Written by Laura Murphy
This article is a comprehensive review of the epidemiology, pathophysiology, presentation, diagnosis, treatment, and complications of community-acquired bacterial meningitis.
Why does this matter?
Bacterial meningitis is a highly morbid disease. Prompt recognition and treatment is essential to improve patient outcomes. The article is worth a read in its entirety, but some of the key points are summarized below.
Bacteria on the brain
Epidemiology: Conjugate vaccines against the three most common pathogens (Streptococcus pneumoniae, Neisseria meningitidis, and Haemophilus influenzae) have reduced the incidence of bacterial meningitis, but the emergence of non-vaccine serotypes and antimicrobial resistance continues to pose a challenge. Furthermore, the burden of disease varies substantially based on geographical region, with a strong association with poverty. The incidence is 0.9 per 100,000 in high-income countries, but it is much higher in low and middle-income countries with dense populations (20-80 cases per 100,000) and highest in the Sahel region in west/central Africa (1,000 cases per 100,000).
Diagnosis: The classic triad of neck stiffness, fever, and altered mental status is present in only 40-50% of patients with bacterial meningitis.
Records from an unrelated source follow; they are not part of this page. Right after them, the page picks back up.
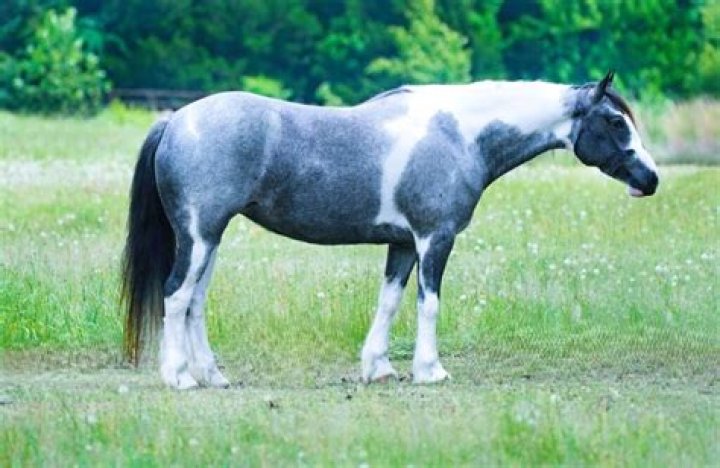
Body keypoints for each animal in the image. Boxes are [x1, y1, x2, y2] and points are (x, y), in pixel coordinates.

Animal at [121, 71, 658, 389]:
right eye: (615, 121)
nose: (650, 179)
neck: (459, 134)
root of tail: (176, 120)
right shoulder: (435, 239)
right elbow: (429, 304)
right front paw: (430, 369)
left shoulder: (402, 244)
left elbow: (390, 302)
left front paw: (377, 366)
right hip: (198, 238)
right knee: (176, 296)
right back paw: (180, 378)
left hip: (209, 239)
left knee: (195, 301)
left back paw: (212, 375)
The gold standard for diagnosis is CSF culture, which returns positive in 85% of cases. Other findings include decreased CSF glucose and elevated protein levels, CSF WBC and neutrophil counts as well as elevated opening pressure. PCR testing can be used to identify specific pathogens more rapidly. CSF lactate can help to discriminate bacterial meningitis from aseptic meningitis. Blood cultures are positive in 75% of cases. Neuroimaging should be obtained prior to lumbar puncture in patients with concern for space-occupying lesion (e.g. new-onset seizure, focal neurologic deficit, immunocompromise, or impaired consciousness). However, this is a known risk factor for delayed antibiotic treatment and poor disease outcomes, so be sure to initiate treatment prior to CT imaging.
Treatment: Empiric antimicrobial treatment should be initiated as soon as possible, ideally within 1 hour, and should be targeted at the most likely pathogens. Adjunctive dexamethasone therapy is recommended in patients with bacterial meningitis beyond the neonatal period in countries with high levels of medical care, as it has been shown to decrease complications due to S. pneumoniae. See summary table below for recommended agents.
Complications: Patients are at risk for hearing loss, hydrocephalus, seizures and cerebrovascular complications such as stroke, cerebral venous thrombosis, and intracerebral hemorrhage. Imaging should be obtained in patients with a decline in mental status or who fail to improve within 48 h after appropriate antibiotic therapy. Co-existing septic shock is a predictor for poor outcome.
Community-acquired bacterial meningitis. Lancet. 2021 Sep 25;398(10306):1171-1183. doi: 10.1016/S0140-6736(21)00883-7. Epub 2021 Jul 22.